There's another couple of pics of progress on the Cherry table. Last weekend I was fitting in the Indian Ebony lines into each end frame. I prepared them at 4mm square and shot them in on the shooting board...you can see in the pic the four bits of ebony in the process of being fitted and I'm happy to say that this bit of the project went without a hitch, which makes a change. The last pic shows a rather interesting little jig I made up to take the final shavings off the lines to get a decent fit. It's just a couple of blocks of beech bolted together, but there's a spacer in between them (in this case some bits of 4mm birch ply) which is the same thickness as the inlay. All you need to do is to hold a sharp cabinet scraper against the far side and pull the line through...I was really surprised 'cos it does actually work very well.


Anonymous said...

That's a neat idea for doing the stringing, Rob. Might pinch that.

Cheers ;-)

Paul Chapman

Mitchell said...

While I came to check out the progress on your saw, I'm ending up asking for more info, pics and whatever else you can offer about that great looking shooting board you have there. I've been looking for an old one by Stanley, but viewing the image showing yours, I'm starting to have second thoughts.

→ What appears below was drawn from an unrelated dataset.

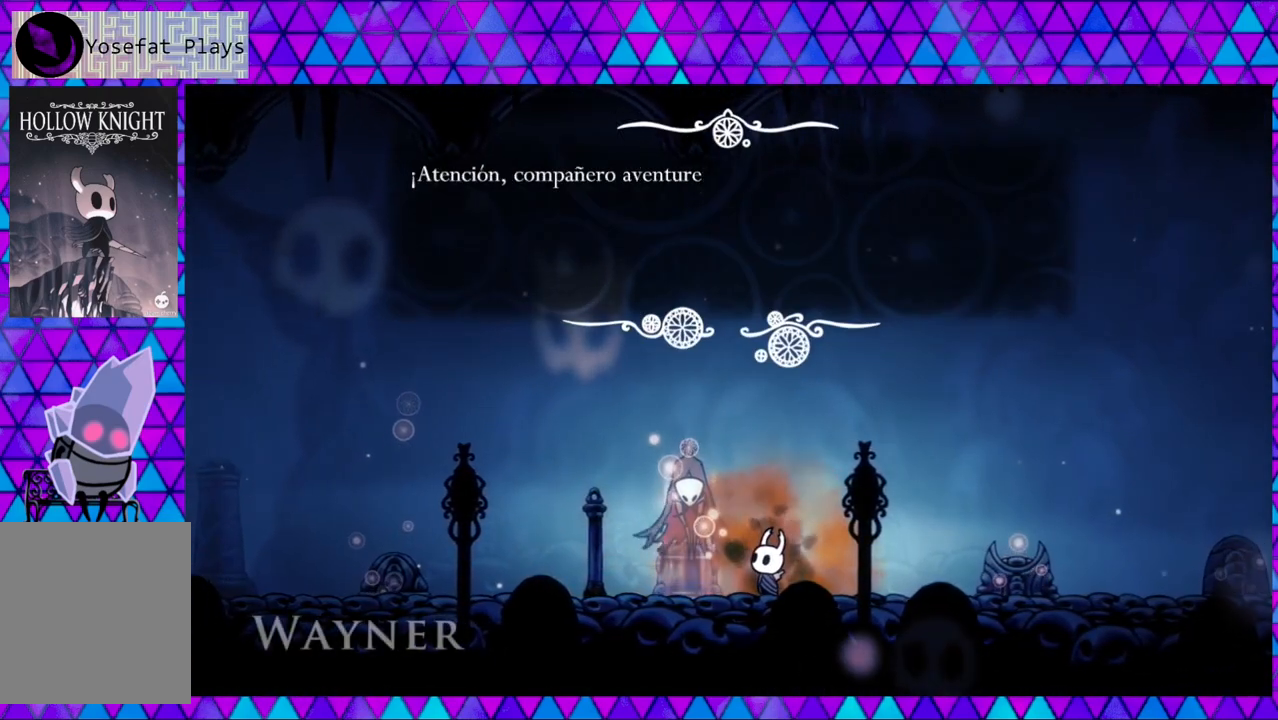
{"buttons": [], "left_stick": "center", "right_stick": "center", "events": []}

Great stuff on your site, by the way.



Woodbloke said...

Look out for a entry then on the Blog with full details about my shoot construction...glad you like it.

Anonymous said...

I made one of these saw frames 20 yr. ago. Instead of the extended shaft for the handle, I used a large woodscrew into a pilot hole in the handle, whilst the handle is being turned in the lathe. The head of the screw is removed and the slot for the blade cut by eye, seemed to work ok. If the slot is cut first, the hole for the retaining pin is easier to drill at right angles by placing a shim in the slot, lying the screw horizontally in the drill vice with the shim resting on the top surface, and the drill should then be perpendicular. I havn't seen your plan, but this was simple and obviated the need for a carrier plate. Instead of a tensioning screw, I used twisted cord across the top of the frame, and a flat wooden splint which contacted the central bar, to prevent unwind. Worked very well and you don't need to find the small spanner under the shavings. The shoulders of the tenons were rounded by eye, to allow for the tensioning.